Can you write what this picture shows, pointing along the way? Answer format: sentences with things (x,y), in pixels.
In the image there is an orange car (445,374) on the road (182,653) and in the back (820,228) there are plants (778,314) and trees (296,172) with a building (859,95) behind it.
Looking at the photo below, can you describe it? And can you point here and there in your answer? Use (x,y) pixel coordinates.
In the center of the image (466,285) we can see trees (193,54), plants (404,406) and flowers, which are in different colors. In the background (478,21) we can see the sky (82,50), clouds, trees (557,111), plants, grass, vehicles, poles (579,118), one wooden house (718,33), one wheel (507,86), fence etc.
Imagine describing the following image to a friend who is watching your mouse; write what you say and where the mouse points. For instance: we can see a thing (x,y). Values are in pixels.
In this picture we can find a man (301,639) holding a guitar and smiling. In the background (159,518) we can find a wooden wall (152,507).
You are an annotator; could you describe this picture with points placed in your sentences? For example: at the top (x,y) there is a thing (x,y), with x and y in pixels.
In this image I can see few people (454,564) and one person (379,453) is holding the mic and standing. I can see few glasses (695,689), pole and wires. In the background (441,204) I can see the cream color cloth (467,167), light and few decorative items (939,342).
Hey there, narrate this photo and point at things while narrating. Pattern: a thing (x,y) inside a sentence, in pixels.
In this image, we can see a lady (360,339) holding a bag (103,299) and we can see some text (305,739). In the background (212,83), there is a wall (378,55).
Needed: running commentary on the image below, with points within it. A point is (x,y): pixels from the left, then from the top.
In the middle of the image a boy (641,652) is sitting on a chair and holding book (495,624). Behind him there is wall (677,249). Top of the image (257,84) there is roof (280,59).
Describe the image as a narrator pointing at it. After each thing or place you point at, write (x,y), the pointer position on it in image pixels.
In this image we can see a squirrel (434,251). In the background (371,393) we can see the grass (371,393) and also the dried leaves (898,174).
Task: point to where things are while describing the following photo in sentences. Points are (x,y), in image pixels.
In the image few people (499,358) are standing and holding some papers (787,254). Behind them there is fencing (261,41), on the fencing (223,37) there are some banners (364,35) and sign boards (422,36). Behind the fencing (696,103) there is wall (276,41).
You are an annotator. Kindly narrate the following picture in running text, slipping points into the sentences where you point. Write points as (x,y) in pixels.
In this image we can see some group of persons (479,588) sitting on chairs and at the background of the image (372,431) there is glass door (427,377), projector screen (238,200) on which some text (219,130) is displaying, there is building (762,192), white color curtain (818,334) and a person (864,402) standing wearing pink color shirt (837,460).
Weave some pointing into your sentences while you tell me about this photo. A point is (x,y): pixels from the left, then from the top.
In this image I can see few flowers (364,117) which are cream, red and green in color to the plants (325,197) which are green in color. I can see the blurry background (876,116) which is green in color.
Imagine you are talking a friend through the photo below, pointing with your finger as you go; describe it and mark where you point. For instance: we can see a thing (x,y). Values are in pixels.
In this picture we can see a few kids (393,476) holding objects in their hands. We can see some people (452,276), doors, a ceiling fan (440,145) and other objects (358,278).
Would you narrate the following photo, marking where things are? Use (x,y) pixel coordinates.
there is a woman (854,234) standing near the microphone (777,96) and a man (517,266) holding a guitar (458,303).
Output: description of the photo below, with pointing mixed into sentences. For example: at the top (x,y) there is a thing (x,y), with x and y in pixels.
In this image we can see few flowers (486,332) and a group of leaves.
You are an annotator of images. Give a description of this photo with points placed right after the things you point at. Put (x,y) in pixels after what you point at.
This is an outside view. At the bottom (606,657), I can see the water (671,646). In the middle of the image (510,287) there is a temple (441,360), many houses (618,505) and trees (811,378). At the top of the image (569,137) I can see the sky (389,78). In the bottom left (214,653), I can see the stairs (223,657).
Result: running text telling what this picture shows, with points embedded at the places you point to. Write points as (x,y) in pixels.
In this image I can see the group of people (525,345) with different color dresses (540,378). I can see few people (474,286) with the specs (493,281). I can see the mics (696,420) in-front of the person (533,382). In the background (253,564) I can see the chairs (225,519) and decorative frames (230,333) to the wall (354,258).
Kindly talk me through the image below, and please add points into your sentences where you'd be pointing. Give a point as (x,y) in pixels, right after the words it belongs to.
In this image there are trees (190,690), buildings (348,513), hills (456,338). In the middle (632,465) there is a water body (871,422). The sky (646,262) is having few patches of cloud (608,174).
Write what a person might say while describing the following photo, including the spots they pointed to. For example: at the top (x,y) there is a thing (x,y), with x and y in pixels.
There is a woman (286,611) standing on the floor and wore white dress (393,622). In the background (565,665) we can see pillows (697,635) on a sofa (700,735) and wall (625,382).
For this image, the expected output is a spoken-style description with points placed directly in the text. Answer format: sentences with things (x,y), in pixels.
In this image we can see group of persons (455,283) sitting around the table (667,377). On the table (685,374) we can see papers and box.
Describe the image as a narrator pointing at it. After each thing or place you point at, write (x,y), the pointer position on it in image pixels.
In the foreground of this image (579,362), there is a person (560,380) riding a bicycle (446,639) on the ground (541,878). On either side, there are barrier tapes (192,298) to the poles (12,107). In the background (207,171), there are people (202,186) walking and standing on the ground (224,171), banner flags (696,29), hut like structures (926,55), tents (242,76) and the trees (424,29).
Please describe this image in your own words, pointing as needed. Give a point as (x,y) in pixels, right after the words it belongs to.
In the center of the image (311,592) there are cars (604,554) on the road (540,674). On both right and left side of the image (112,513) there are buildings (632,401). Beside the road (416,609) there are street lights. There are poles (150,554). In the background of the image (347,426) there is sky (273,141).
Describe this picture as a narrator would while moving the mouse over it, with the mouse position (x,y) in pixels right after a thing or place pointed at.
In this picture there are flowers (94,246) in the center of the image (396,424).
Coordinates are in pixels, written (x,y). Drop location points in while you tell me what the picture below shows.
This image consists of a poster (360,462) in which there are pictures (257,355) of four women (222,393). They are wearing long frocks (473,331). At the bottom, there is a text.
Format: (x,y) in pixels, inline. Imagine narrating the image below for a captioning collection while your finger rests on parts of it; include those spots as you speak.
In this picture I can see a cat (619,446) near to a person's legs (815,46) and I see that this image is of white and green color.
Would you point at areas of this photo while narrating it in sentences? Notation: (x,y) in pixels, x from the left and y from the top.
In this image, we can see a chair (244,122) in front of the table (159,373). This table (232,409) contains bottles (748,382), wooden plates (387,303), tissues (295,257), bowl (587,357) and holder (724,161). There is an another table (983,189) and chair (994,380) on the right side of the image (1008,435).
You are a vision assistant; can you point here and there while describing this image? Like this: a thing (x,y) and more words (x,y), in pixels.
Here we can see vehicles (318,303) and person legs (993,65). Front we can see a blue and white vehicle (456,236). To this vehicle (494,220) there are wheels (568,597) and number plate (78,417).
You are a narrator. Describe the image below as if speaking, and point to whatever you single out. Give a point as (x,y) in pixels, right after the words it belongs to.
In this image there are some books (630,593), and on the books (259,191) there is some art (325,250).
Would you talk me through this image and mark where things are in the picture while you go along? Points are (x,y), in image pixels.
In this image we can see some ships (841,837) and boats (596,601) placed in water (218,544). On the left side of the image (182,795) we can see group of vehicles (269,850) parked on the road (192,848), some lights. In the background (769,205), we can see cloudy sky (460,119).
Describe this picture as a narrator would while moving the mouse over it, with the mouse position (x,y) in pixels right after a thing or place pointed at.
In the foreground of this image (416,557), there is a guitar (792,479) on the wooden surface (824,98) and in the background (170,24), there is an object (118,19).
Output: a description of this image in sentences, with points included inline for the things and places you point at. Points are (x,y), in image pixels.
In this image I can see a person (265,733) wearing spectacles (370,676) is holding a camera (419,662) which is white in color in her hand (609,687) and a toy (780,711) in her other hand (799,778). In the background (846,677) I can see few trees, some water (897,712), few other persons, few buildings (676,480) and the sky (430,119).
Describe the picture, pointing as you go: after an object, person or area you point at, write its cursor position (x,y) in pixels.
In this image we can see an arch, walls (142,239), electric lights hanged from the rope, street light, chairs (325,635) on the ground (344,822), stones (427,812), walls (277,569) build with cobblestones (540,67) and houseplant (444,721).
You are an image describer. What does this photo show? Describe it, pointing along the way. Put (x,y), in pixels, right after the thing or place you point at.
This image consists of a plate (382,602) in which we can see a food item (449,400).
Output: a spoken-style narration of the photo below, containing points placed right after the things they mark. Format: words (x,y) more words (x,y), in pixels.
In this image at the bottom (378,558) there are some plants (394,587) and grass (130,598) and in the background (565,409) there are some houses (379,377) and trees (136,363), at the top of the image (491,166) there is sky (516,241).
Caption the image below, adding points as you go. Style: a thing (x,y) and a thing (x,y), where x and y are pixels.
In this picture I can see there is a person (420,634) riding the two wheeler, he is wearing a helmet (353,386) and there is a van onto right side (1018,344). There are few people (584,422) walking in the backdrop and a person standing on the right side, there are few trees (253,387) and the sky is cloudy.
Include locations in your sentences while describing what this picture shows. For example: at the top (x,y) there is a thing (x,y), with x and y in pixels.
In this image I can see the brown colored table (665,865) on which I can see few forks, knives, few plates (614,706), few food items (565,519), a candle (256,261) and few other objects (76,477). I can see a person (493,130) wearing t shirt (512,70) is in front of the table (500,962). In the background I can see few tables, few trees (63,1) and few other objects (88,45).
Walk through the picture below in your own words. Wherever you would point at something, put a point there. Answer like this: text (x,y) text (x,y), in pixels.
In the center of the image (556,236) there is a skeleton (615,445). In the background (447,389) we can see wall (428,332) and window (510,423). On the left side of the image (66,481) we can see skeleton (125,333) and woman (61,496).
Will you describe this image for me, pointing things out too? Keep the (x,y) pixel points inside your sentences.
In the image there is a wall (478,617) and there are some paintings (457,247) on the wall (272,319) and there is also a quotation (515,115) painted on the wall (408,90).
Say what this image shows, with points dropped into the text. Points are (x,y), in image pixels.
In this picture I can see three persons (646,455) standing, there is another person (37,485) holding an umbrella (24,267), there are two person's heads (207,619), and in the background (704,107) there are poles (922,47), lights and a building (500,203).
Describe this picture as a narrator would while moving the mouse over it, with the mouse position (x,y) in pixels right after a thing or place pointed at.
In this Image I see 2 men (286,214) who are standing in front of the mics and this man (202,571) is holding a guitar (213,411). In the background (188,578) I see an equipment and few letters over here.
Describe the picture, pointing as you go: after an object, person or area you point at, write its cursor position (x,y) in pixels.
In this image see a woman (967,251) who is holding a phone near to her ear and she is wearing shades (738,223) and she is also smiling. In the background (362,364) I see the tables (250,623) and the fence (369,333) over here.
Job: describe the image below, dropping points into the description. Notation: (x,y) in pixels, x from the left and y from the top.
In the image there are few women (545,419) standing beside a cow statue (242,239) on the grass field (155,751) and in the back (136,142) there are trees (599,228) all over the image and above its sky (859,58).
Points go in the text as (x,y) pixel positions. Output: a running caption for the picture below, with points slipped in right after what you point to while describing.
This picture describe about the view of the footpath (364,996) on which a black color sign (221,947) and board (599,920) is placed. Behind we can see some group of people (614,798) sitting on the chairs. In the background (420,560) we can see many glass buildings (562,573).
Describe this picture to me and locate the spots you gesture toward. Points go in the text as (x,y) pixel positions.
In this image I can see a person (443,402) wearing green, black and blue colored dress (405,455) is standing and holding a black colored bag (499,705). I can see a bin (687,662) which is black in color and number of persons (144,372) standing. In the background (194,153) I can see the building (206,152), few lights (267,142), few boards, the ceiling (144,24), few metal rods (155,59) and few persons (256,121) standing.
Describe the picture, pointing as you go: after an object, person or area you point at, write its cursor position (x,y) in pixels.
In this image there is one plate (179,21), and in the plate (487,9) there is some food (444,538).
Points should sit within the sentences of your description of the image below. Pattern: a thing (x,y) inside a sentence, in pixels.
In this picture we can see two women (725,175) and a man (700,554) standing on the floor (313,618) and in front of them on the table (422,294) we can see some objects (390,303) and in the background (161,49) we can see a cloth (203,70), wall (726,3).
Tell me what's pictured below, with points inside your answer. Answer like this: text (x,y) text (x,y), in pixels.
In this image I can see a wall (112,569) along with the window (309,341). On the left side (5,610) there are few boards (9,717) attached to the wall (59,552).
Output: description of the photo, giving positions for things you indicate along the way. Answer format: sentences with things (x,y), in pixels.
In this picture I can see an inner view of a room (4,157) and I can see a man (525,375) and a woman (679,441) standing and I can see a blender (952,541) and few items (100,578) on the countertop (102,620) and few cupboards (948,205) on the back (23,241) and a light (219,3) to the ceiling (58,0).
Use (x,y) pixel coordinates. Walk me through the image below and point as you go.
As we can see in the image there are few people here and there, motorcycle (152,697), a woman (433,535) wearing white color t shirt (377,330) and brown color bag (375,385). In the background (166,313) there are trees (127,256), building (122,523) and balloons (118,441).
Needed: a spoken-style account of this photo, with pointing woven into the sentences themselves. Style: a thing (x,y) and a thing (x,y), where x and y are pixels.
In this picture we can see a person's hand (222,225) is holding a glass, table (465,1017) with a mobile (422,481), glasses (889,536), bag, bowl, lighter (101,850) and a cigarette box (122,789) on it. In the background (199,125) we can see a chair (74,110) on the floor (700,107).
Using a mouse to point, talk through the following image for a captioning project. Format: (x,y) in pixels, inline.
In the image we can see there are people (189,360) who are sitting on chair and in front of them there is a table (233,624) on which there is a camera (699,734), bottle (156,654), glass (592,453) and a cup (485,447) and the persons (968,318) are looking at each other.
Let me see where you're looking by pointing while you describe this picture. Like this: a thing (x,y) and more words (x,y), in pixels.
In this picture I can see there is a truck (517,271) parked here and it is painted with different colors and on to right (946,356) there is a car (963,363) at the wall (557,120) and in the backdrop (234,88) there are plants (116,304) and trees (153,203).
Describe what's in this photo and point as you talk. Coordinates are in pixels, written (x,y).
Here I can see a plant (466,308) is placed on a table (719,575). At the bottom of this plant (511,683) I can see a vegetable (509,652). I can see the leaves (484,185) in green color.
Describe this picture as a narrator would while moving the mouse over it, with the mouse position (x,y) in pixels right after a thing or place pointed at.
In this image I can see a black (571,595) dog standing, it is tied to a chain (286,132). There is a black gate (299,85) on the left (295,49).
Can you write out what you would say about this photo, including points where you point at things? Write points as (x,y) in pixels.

** Description of the task **
All lines from the one holding "Using a mouse" through the final line of the material must be set down exactly, and nothing else may be added.

** Your response **
Using a mouse to point, talk through the following image for a captioning project. Format: (x,y) in pixels, inline.
In the image we can see there are people (189,360) who are sitting on chair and in front of them there is a table (233,624) on which there is a camera (699,734), bottle (156,654), glass (592,453) and a cup (485,447) and the persons (968,318) are looking at each other.
Let me see where you're looking by pointing while you describe this picture. Like this: a thing (x,y) and more words (x,y), in pixels.
In this picture I can see there is a truck (517,271) parked here and it is painted with different colors and on to right (946,356) there is a car (963,363) at the wall (557,120) and in the backdrop (234,88) there are plants (116,304) and trees (153,203).
Describe what's in this photo and point as you talk. Coordinates are in pixels, written (x,y).
Here I can see a plant (466,308) is placed on a table (719,575). At the bottom of this plant (511,683) I can see a vegetable (509,652). I can see the leaves (484,185) in green color.
Describe this picture as a narrator would while moving the mouse over it, with the mouse position (x,y) in pixels right after a thing or place pointed at.
In this image I can see a black (571,595) dog standing, it is tied to a chain (286,132). There is a black gate (299,85) on the left (295,49).
Can you write out what you would say about this photo, including points where you point at things? Write points as (x,y) in pixels.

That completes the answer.